YOUR ASSIGNMENT: Swap "personoplysninger" for "persondata" in everything from the line containing "kontaktinformation" down to the line containing "danske tillægslov, (tilsammen", leaving all else unchanged, and give only those lines.
------------------------------
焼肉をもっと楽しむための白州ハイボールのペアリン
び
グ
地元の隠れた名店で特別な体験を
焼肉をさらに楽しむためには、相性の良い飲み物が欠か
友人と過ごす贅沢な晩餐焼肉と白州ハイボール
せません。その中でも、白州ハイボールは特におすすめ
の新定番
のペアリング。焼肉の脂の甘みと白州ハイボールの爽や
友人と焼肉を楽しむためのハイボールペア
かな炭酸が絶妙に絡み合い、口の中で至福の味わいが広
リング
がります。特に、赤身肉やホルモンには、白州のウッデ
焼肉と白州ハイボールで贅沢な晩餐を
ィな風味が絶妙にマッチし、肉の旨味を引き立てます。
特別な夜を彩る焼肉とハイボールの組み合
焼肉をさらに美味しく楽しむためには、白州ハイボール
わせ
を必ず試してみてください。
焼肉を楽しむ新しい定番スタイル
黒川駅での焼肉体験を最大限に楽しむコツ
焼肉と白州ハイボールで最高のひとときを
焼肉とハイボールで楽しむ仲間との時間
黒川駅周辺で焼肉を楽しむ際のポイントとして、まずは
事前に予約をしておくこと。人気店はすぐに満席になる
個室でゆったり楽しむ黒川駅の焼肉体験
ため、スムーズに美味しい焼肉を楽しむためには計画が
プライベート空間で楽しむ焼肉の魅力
------------------------------
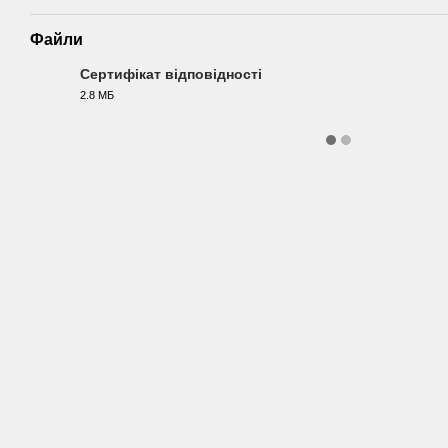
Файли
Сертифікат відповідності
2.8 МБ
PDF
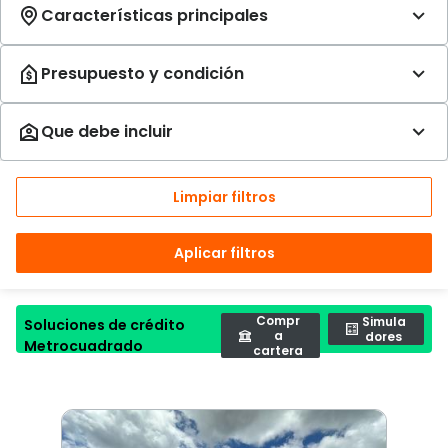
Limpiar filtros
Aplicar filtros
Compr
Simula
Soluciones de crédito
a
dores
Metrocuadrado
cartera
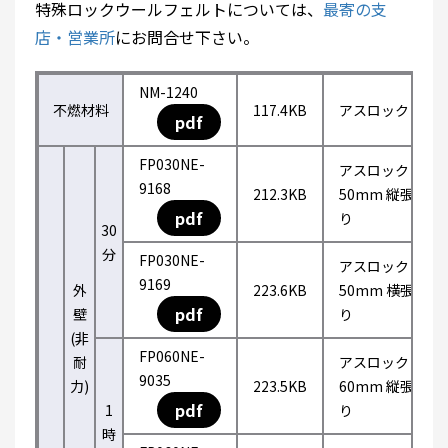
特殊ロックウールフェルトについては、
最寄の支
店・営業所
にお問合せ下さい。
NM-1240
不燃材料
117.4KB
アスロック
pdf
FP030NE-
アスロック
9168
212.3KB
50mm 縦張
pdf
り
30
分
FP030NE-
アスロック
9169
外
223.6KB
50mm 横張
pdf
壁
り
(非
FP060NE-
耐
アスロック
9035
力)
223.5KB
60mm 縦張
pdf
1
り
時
------------------------------
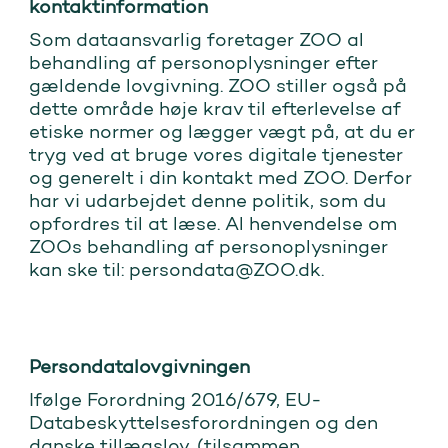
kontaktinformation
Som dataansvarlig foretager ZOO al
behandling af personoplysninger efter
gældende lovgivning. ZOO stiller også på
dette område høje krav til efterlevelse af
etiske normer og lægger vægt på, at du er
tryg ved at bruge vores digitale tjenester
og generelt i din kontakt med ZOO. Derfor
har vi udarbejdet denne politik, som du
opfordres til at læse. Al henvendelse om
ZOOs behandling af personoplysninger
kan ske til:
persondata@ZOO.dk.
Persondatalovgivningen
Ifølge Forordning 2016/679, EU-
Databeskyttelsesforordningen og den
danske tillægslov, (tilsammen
------------------------------
EXERCISE ANSWER:
kontaktinformation
Som dataansvarlig foretager ZOO al
behandling af persondata efter
gældende lovgivning. ZOO stiller også på
dette område høje krav til efterlevelse af
etiske normer og lægger vægt på, at du er
tryg ved at bruge vores digitale tjenester
og generelt i din kontakt med ZOO. Derfor
har vi udarbejdet denne politik, som du
opfordres til at læse. Al henvendelse om
ZOOs behandling af persondata
kan ske til:
persondata@ZOO.dk.
Persondatalovgivningen
Ifølge Forordning 2016/679, EU-
Databeskyttelsesforordningen og den
danske tillægslov, (tilsammen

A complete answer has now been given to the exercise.